**Study text**

Search code examples
pythonimaplibemail-headers

Parsing Message-ID header returned by imaplib


I'm fetching the messageid from emails in Gmail via IMAP.

This code:

messageid = m.fetch(num, '(BODY[HEADER.FIELDS (MESSAGE-ID)])')
print messageid

returns this:

[('1 (BODY[HEADER.FIELDS (MESSAGE-ID)] {78}', 'Message-ID: <actualmessageid@mail.mail.gmail.com>\r\n\r\n'), ')']

How would I parse just the actual message-id out of that?


Solution

  • You can also achieve what you want using the email module's HeaderParser.parsestr() function (same API as Parser but doesn't worry about the email's body) and the parseaddr() function.

    >>> from email.parser import HeaderParser
    >>> from email.utils import parseaddr
    
    >>> hp = HeaderParser()
    
    >>> response = [('1 (BODY[HEADER.FIELDS (MESSAGE-ID)] {78}',
                     'Message-ID: <actualmessageid@mail.mail.gmail.com>\r\n\r\n'), ')']
    
    >>> header_string = response[0][1]
    
    >>> header_string
    'Message-ID: <actualmessageid@mail.mail.gmail.com>\r\n\r\n'
    
    >>> header = hp.parsestr(header_string)

**Data to examine**

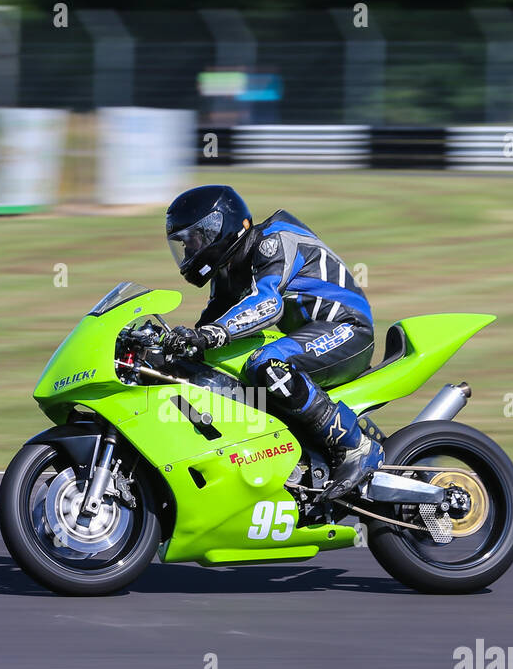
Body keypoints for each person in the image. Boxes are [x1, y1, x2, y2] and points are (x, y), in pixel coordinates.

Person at [163, 184, 383, 499]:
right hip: (307, 336)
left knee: (264, 364)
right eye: (182, 244)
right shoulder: (229, 269)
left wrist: (212, 334)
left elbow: (267, 304)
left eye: (193, 240)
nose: (188, 252)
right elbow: (210, 323)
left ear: (217, 227)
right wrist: (174, 346)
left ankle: (354, 446)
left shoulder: (273, 241)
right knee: (213, 371)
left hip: (347, 329)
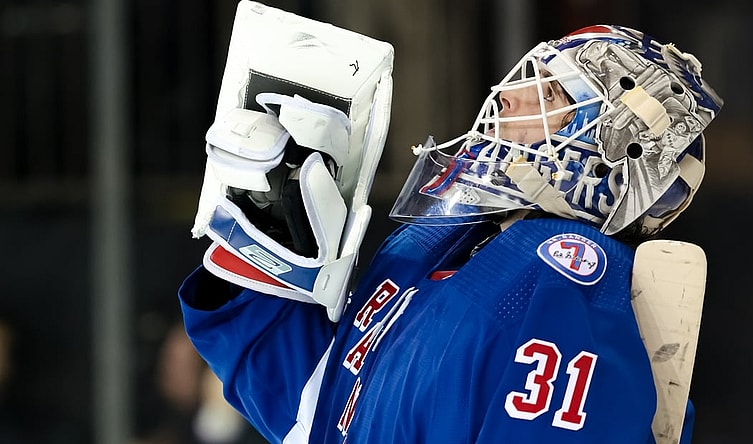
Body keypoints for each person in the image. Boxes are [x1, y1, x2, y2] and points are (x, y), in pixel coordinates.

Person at [179, 23, 722, 444]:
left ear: (615, 152)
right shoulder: (435, 240)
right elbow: (316, 415)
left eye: (553, 93)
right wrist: (267, 242)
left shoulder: (566, 273)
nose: (509, 95)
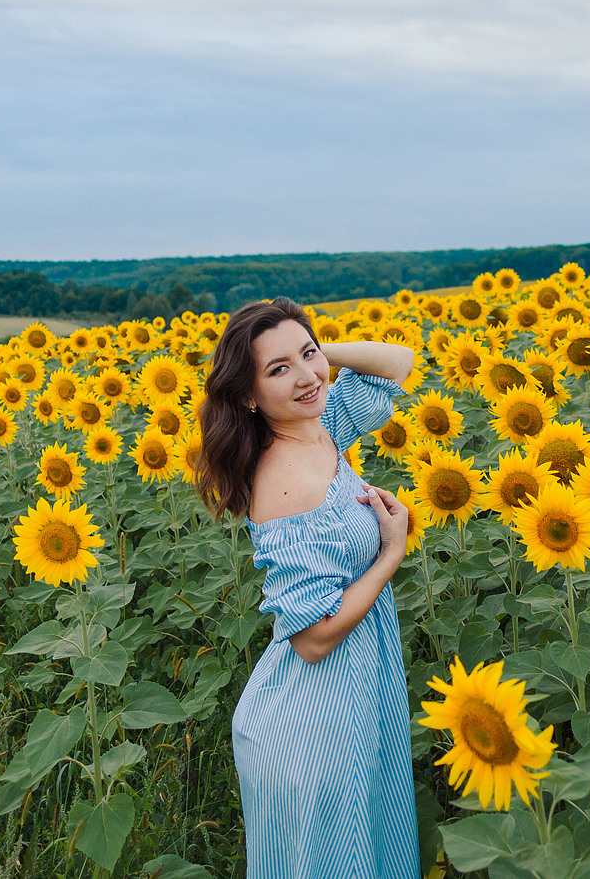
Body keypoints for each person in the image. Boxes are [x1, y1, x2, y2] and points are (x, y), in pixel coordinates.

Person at [195, 298, 420, 879]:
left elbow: (398, 361)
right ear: (248, 395)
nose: (306, 378)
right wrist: (390, 552)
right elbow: (313, 638)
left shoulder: (319, 431)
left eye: (308, 356)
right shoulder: (287, 482)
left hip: (354, 700)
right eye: (277, 370)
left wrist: (314, 354)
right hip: (317, 725)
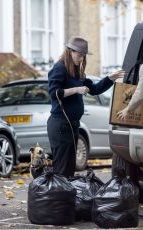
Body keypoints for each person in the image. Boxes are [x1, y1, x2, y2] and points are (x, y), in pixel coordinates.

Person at [47, 36, 125, 177]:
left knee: (70, 167)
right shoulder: (59, 68)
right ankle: (58, 197)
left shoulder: (76, 71)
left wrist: (110, 78)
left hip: (73, 125)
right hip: (60, 125)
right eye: (79, 55)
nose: (81, 59)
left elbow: (94, 89)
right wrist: (76, 90)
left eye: (83, 56)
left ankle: (65, 197)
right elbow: (54, 93)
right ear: (70, 51)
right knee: (62, 167)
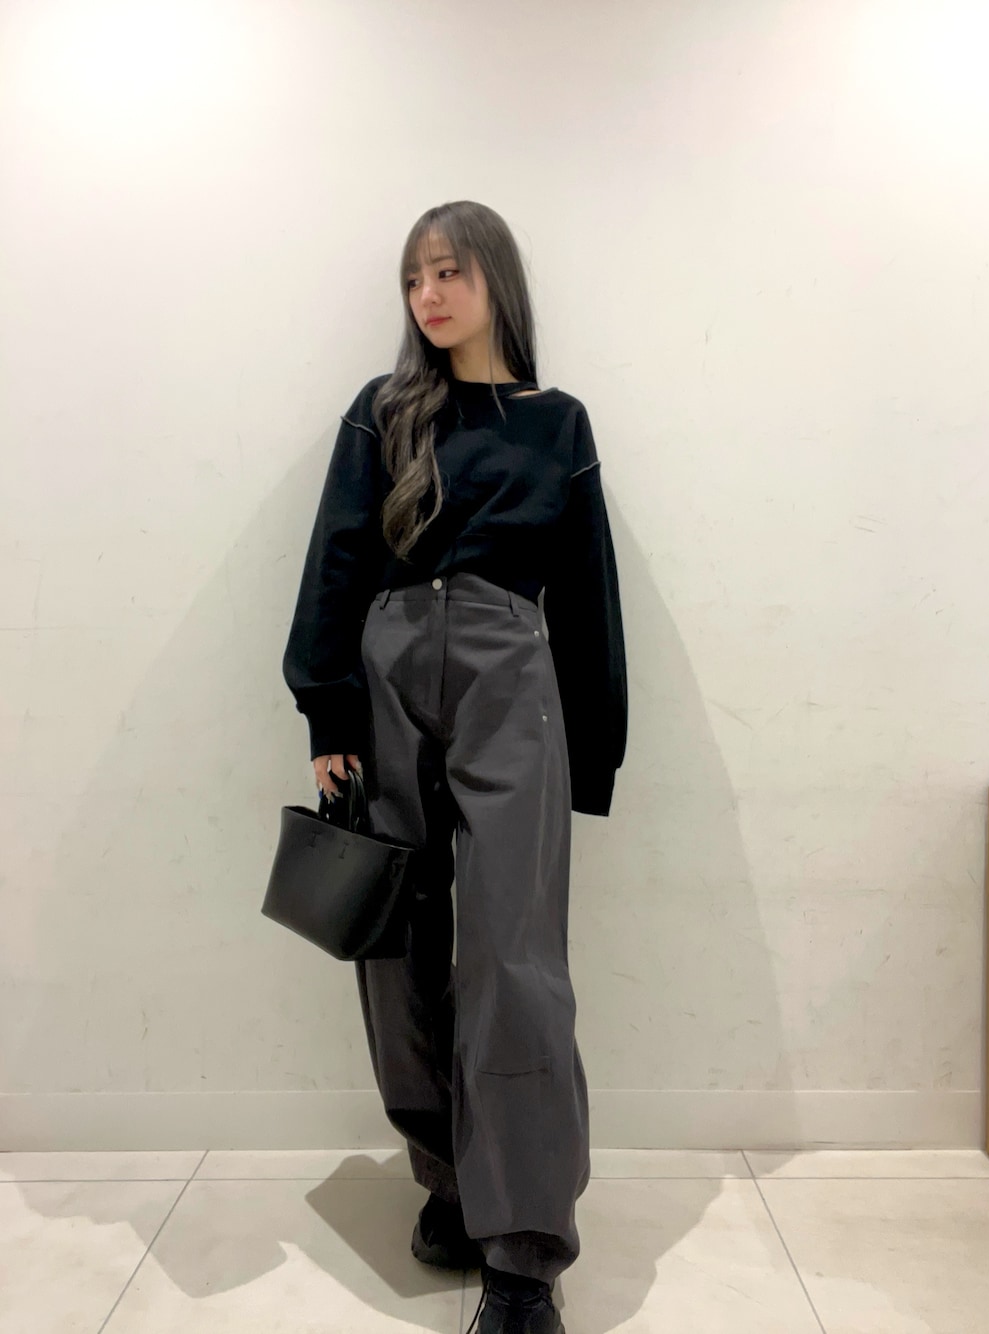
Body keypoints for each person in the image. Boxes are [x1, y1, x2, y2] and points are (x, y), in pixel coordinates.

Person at [282, 200, 627, 1334]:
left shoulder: (556, 423)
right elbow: (338, 554)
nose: (427, 296)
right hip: (385, 679)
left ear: (495, 282)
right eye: (413, 278)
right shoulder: (385, 412)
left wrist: (593, 752)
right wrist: (327, 706)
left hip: (508, 678)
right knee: (398, 946)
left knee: (512, 959)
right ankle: (449, 1181)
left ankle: (522, 1257)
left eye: (448, 273)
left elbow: (586, 591)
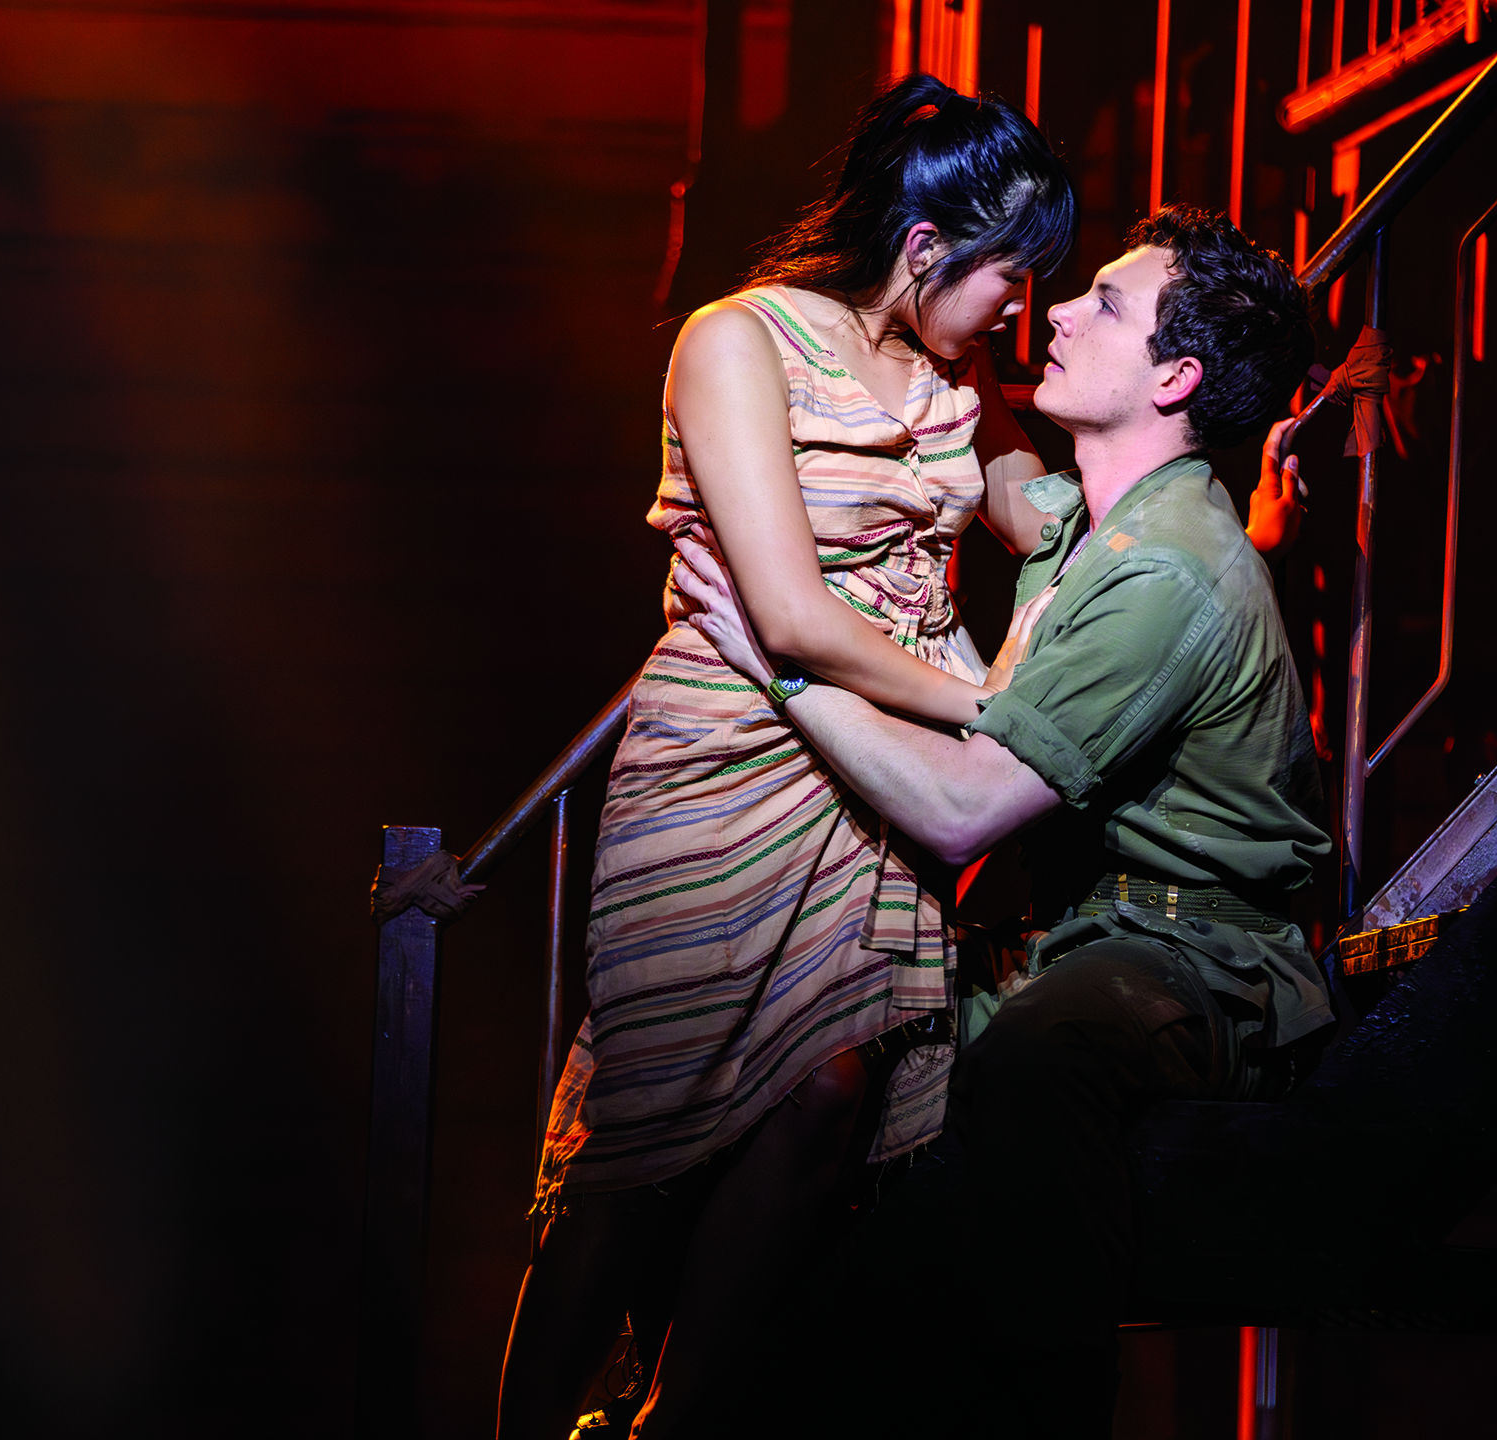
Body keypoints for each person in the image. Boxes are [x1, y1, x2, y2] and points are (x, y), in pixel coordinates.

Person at [670, 205, 1332, 1438]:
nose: (1059, 309)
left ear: (1176, 378)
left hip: (1196, 959)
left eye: (1106, 305)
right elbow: (993, 460)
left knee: (1040, 1059)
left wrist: (780, 657)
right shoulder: (1093, 520)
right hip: (1076, 934)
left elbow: (965, 808)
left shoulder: (1167, 569)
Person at [493, 75, 1076, 1440]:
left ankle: (674, 1424)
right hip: (728, 757)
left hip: (876, 789)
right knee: (640, 1145)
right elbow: (793, 613)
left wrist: (1158, 518)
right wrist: (987, 706)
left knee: (828, 1102)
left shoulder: (953, 378)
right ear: (928, 250)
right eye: (1010, 277)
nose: (1020, 311)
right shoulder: (736, 341)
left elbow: (1038, 509)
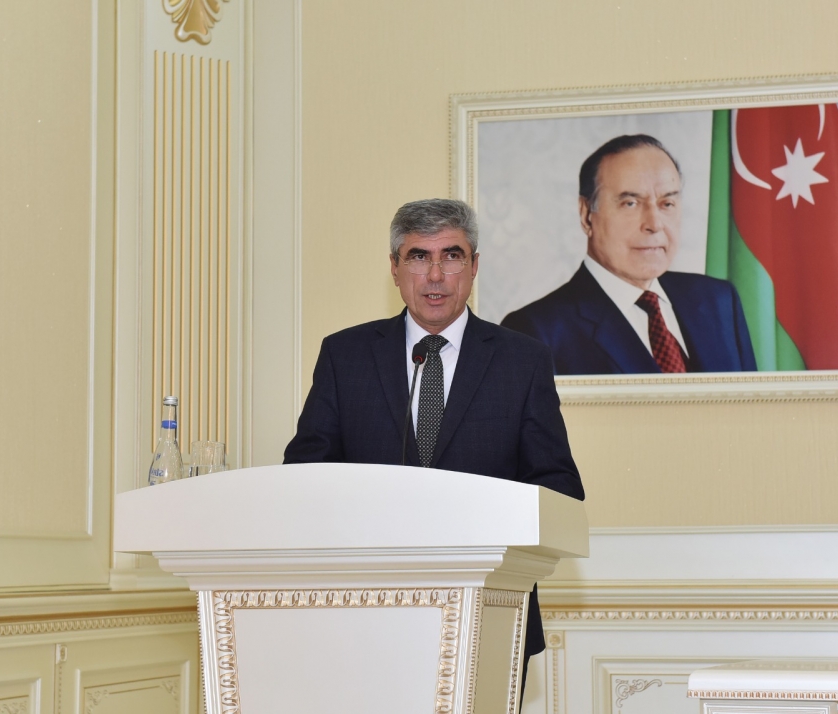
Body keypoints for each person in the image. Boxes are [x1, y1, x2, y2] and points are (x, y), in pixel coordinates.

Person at [283, 198, 585, 702]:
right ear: (395, 268)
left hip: (490, 609)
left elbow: (559, 487)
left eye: (452, 256)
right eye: (419, 256)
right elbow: (303, 476)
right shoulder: (345, 355)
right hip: (364, 616)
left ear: (474, 265)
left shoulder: (522, 360)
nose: (436, 275)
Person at [501, 134, 757, 375]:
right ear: (586, 215)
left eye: (667, 203)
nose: (654, 224)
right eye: (630, 204)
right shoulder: (534, 333)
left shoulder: (719, 301)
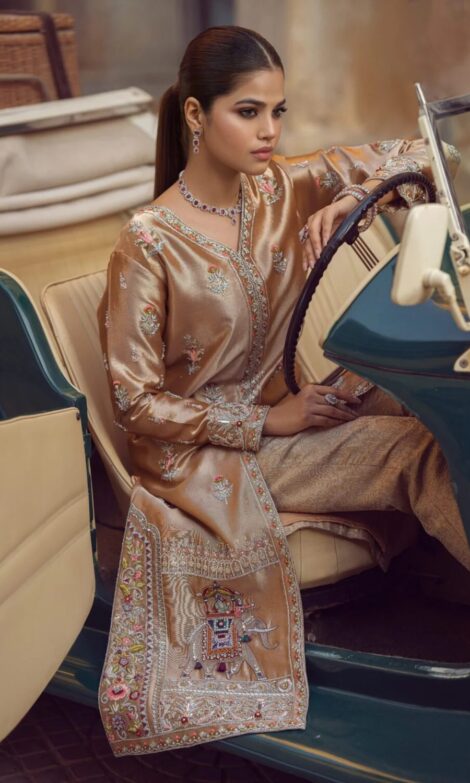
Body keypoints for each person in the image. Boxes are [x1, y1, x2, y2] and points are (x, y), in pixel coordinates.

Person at [97, 26, 469, 756]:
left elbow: (432, 157)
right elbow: (134, 403)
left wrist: (354, 196)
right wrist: (267, 421)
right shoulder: (147, 243)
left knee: (430, 397)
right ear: (197, 115)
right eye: (248, 112)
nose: (269, 130)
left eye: (278, 111)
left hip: (292, 409)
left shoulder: (281, 187)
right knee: (418, 453)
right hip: (211, 457)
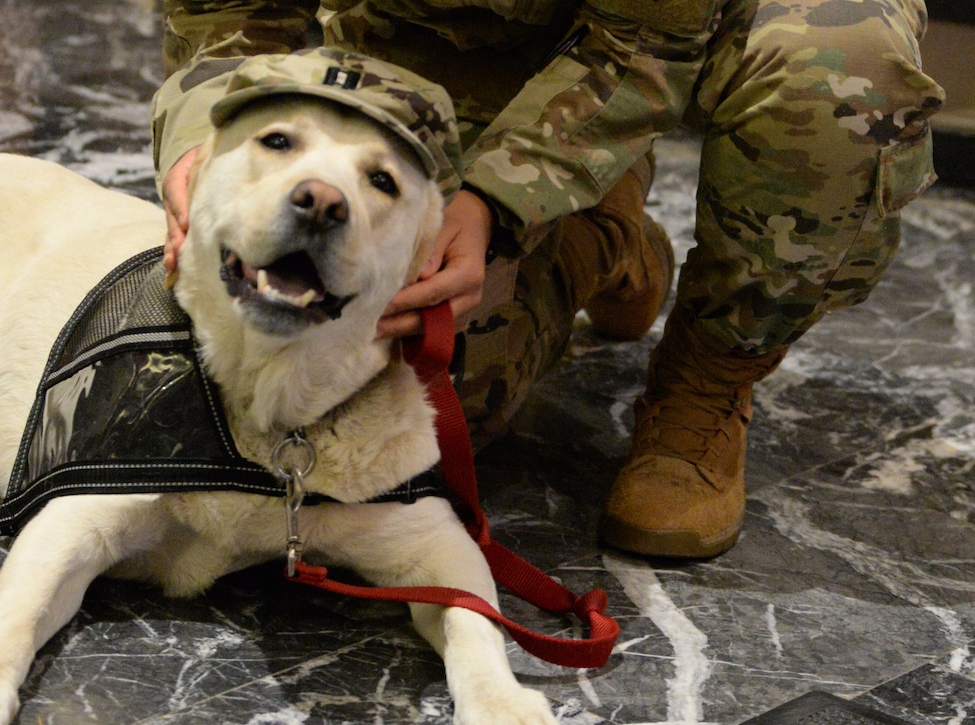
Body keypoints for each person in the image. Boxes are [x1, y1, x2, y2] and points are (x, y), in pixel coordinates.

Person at [151, 0, 944, 559]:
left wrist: (498, 203)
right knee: (406, 386)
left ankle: (708, 378)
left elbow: (644, 44)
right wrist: (207, 135)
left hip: (681, 28)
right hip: (437, 40)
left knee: (840, 68)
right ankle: (608, 236)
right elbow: (228, 11)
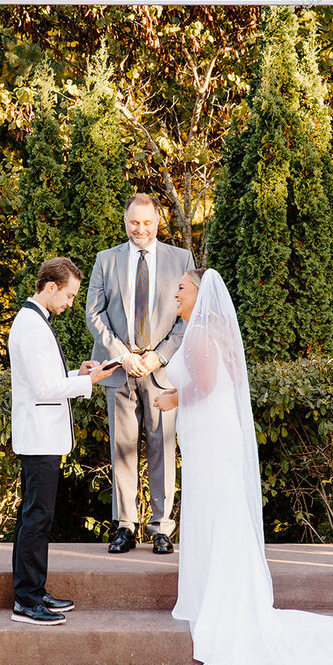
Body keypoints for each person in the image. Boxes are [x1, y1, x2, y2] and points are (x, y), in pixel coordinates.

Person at [153, 269, 333, 665]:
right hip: (209, 437)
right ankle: (218, 594)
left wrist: (171, 397)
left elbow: (207, 387)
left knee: (218, 513)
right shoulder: (200, 332)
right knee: (216, 512)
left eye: (182, 288)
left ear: (200, 293)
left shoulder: (200, 336)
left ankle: (225, 602)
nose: (175, 293)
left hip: (212, 439)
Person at [8, 258, 117, 625]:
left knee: (37, 518)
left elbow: (48, 379)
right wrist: (91, 382)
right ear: (50, 287)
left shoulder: (36, 321)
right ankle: (26, 600)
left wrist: (79, 373)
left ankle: (34, 591)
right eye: (69, 295)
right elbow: (43, 388)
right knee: (36, 519)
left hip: (43, 437)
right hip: (39, 439)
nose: (71, 303)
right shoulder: (31, 325)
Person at [87, 193, 195, 555]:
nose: (140, 229)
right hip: (119, 371)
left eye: (147, 222)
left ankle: (162, 528)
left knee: (163, 448)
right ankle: (125, 526)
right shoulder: (105, 260)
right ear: (125, 220)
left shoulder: (180, 259)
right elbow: (94, 314)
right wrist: (121, 354)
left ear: (157, 222)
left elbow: (187, 315)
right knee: (122, 449)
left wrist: (158, 356)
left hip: (160, 372)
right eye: (134, 222)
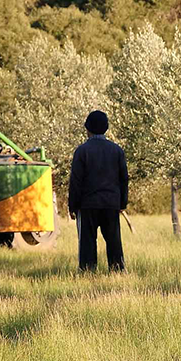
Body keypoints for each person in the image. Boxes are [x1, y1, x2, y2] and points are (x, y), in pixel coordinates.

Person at [68, 110, 129, 272]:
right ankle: (117, 270)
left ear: (88, 128)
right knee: (114, 241)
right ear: (106, 128)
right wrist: (122, 203)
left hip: (87, 204)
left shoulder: (82, 151)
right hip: (111, 203)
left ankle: (88, 272)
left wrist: (72, 206)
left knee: (87, 242)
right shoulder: (117, 151)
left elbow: (76, 181)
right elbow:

**Work request**
Continue the thread on parsing the Message-ID header returned by imaplib from where it stops.

**Exercise output**
    >>> header
    <email.message.Message instance at 0x023A6198>
    
    >>> header['message-id']
    '<actualmessageid@mail.mail.gmail.com>'
    
    >>> msg_id = parseaddr(header['message-id'])
    
    >>> msg_id
    ('', 'actualmessageid@mail.mail.gmail.com')
    
    >>> msg_id[1]
    'actualmessageid@mail.mail.gmail.com'
    

    Thus:

    from email.parser import HeaderParser
    from email.utils import parseaddr
    
    hp = HeaderParser()
    
    def get_id(response):
        header_string = response[0][1]
        header = hp.parsestr(header_string)
        return parseaddr(header['message-id'])[1]
    
    response = [('1 (BODY[HEADER.FIELDS (MESSAGE-ID)] {78}',
                 'Message-ID: <actualmessageid@mail.mail.gmail.com>\r\n\r\n'), ')']
    
    
    print(get_id(response))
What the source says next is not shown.